**EXERCISE DESCRIPTION**
Exact copy, pictures excluded: output the lines from the opening of the entries through the line bearing "Figure 7: 𝜆".

**SOURCE DATA**
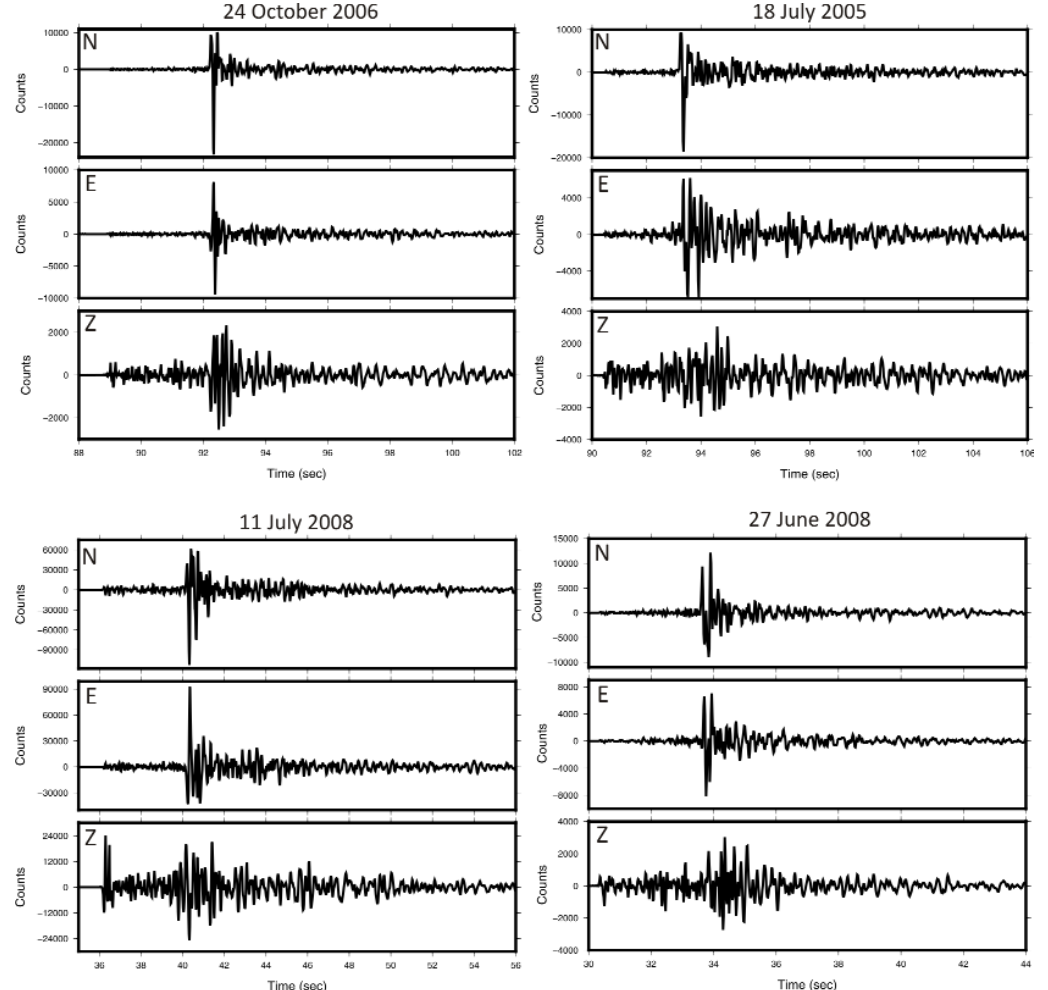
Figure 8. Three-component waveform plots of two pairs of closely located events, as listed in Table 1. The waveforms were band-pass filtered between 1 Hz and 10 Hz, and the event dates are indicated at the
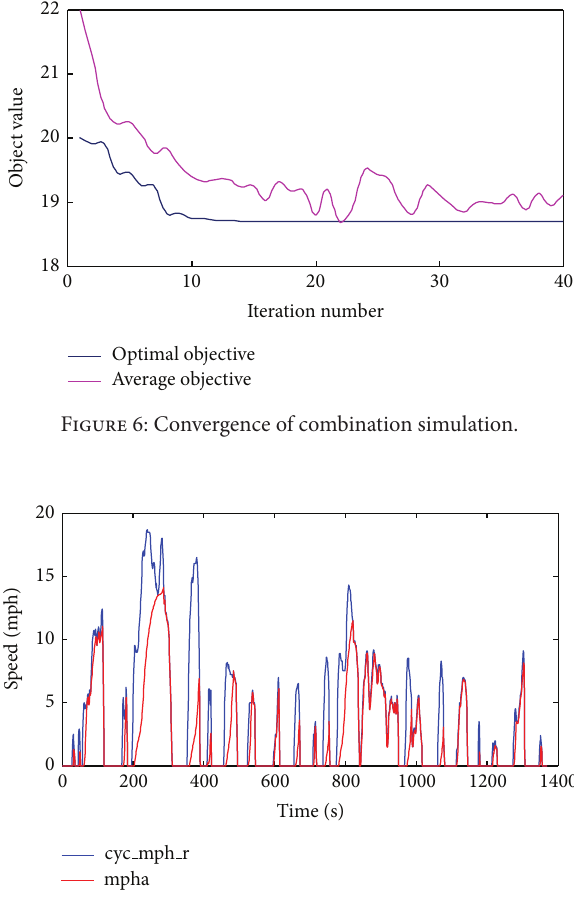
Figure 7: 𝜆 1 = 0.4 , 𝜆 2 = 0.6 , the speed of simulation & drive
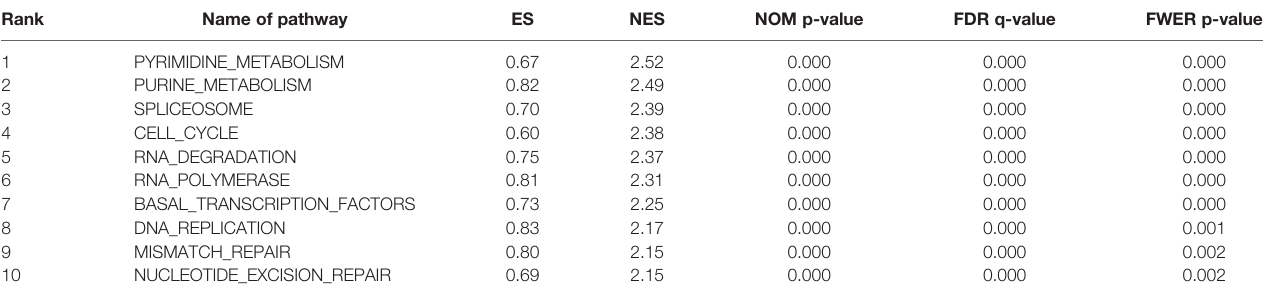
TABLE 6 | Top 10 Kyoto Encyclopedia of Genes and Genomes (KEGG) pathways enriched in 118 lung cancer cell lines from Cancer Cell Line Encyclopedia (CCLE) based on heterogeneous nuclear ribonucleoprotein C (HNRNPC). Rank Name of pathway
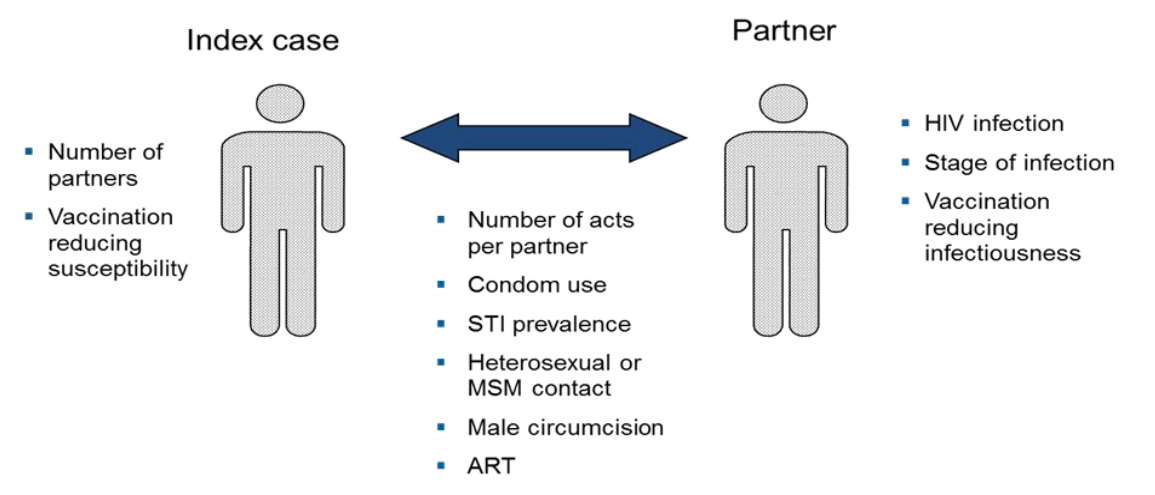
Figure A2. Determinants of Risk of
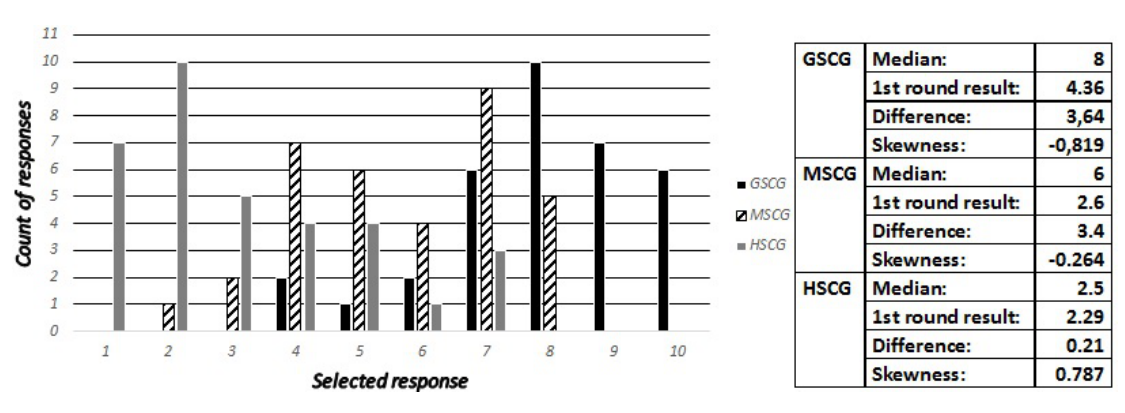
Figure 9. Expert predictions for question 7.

**RESULT**
Figure 8. Three-component waveform plots of two pairs of closely located events, as listed in Table 1. The waveforms were band-pass filtered between 1 Hz and 10 Hz, and the event dates are indicated at the
Figure 7: 𝜆 1 = 0.4 , 𝜆 2 = 0.6 , the speed of simulation & drive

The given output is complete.